Cis expectations: Or, why I stopped giving a fuck

I’ll start this by saying there are limitations to who it is safe for me to “not give a fuck” about. In principle, this includes people in positions of institutional authority (parents, legislators, police, schools, doctors, lawyers, judges, etc.) whose opinions can and do have a very real potential to impact me, to a much greater extent then someone who occupies none of those positions (i.e. a “peer”). Similarly, a peer can position themselves in a position of great impact by threatening violence against me, so even in the absence of institutional authority there can be contexts where I really do have to care about what someone says or thinks. Because, you know, violence.

I speak of the contradictory and impossible expectations thrust upon me: As a woman, as a trans woman, as a kinkster, you name it. This particular phenomenon isn’t actually unique to any given identity group, though minorities are disproportionately affected by it. It’s the Catch-22.

Imagine this: I am possessed by an episode of masochism and so attempt to dialogue with two sex-negative TERFs. I admit during this conversation that I enjoy BDSM. One TERF argues that my submission indicates a misguided belief in the supposed inferiority of women (having sought submission and womanhood at the same time); the other TERF argues that my dominance indicates that my gender identity is a ruse altogether cloaking misogynistic attitudes that insist on a woman’s “proper place.”

Here’s the trick: They’re the same TERF. That’s because people in this scenario have started with their conclusion and they’ll work their way backwards to ram their immediate surroundings into their construct. They start with “I’m dangerous” and will torture any circumstances presented to them to get a confession thereof. Without the slightest hint of irony they will predictably contradict themselves, sometimes within the same sentence.

(Setting aside the pseudo-Freudian bollocks altogether, I could write in detail about the nuances of my kink and I assure you it has nothing to do with either of the above scenarios.)

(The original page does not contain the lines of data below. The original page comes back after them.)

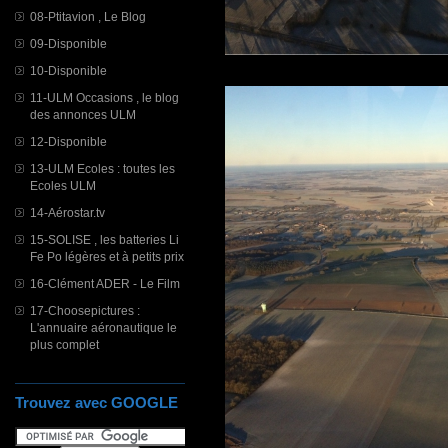
08-Ptitavion , Le Blog
09-Disponible
10-Disponible
11-ULM Occasions , le blog
des annonces ULM
12-Disponible
13-ULM Ecoles : toutes les
Ecoles ULM
14-Aérostar.tv
15-SOLISE , les batteries Li
Fe Po légères et à petits prix
16-Clément ADER - Le Film
17-Choosepictures :
L'annuaire aéronautique le
plus complet
Trouvez avec GOOGLE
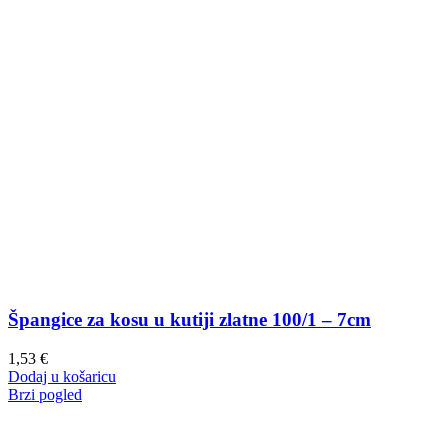
Špangice za kosu u kutiji zlatne 100/1 – 7cm
1,53
€
Dodaj u košaricu
Brzi pogled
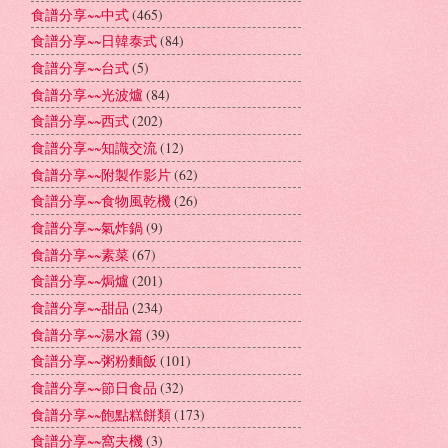
食譜分享~~中式
(465)
食譜分享~~日韓泰式
(84)
食譜分享~~台式
(5)
食譜分享~~光波爐
(84)
食譜分享~~西式
(202)
食譜分享~~知識交流
(12)
食譜分享~~附製作影片
(62)
食譜分享~~食物風乾機
(26)
食譜分享~~氣炸鍋
(9)
食譜分享~~素菜
(67)
食譜分享~~焗爐
(201)
食譜分享~~甜品
(234)
食譜分享~~湯水篇
(39)
食譜分享~~粥粉麵飯
(101)
食譜分享~~節日食品
(32)
食譜分享~~飽點糕餅類
(173)
食譜分享~~窩夫機
(3)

If I’m feminine, it’s obviously because I think womanhood is defined by sex-stereotypes. If I’m masculine or non-conforming, I’m obviously not “really” a woman and just doing the trans thing for attention.

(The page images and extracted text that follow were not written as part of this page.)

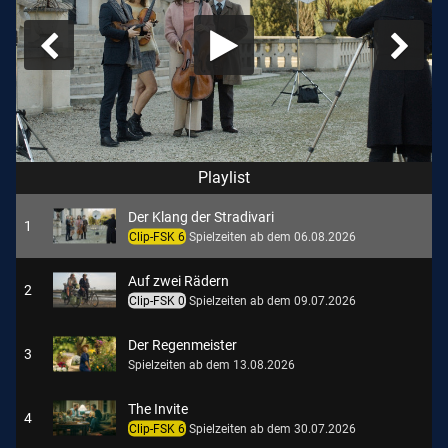
Playlist
Der Klang der Stradivari
1
Clip-FSK 6
Spielzeiten ab dem 06.08.2026
Auf zwei Rädern
2
Clip-FSK 0
Spielzeiten ab dem 09.07.2026
Der Regenmeister
3
Spielzeiten ab dem 13.08.2026
The Invite
4
Clip-FSK 6
Spielzeiten ab dem 30.07.2026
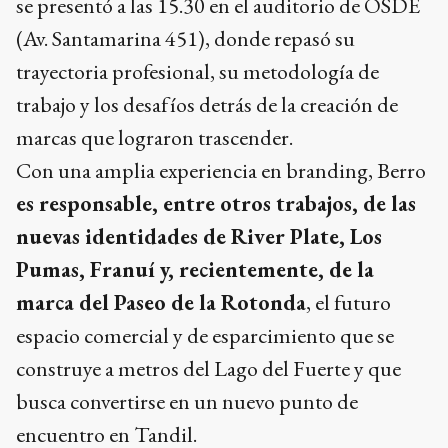
se presentó a las 15.30 en el auditorio de OSDE
(Av. Santamarina 451), donde repasó su
trayectoria profesional, su metodología de
trabajo y los desafíos detrás de la creación de
marcas que lograron trascender.
Con una amplia experiencia en branding, Berro
es responsable, entre otros trabajos, de las
nuevas identidades de River Plate, Los
Pumas, Franuí y, recientemente, de la
marca del Paseo de la Rotonda
, el futuro
espacio comercial y de esparcimiento que se
construye a metros del Lago del Fuerte y que
busca convertirse en un nuevo punto de
encuentro en Tandil.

If I’m attracted to women I’m “really” just a straight guy and if I’m attracted to men I’m “really” just a gay guy–“guy” being the foregone conclusion.

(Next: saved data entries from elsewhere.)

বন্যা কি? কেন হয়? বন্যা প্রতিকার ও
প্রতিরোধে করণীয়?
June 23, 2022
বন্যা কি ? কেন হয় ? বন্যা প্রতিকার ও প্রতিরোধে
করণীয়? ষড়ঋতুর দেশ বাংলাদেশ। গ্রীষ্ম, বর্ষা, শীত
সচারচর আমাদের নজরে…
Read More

If I’m ambitious it’s because I had male socialization but if I’m content it’s because I’ve internalized the helplessness of womanhood.

If I’m stone cold, it’s because I have too much testosterone. If I’m emotional, it’s because I have too much estrogen.

It never stops!

For whatever reason, enough cisgender people think my gender expression–or any aspect of my personal, private being–is a matter of public spectacle. And on top of that, they think this is a fair one-on-one interaction. They don’t realize that they are voice number 1,232,104 offering unsolicited opinions about me and my morally neutral choices.

Ultimately this isn’t about communicating reasonable expectations. If it were reasonable, there might be a way to win.

As there isn’t, I’m not playing. That’s where “fuck off, I don’t care” comes in–at least with peers. That’s why absolutely none of my morally neutral choices are up for debate.

I don’t fucking care about what you think about the way I wear my hair. I don’t care what you think about my glasses. I don’t care what you think about my kink, my dating, my sexual practices, my job, my volunteer work. I Don’t. Fucking. Care.

Because pleasing you means pissing off someone else.

So remember that next time you offer up these sorts of opinions. Even if we accepted the premise that I require constant external validation, such a requirement would leave me mired in the quicksand of ignorance surrounding gender variance and the act of transitioning.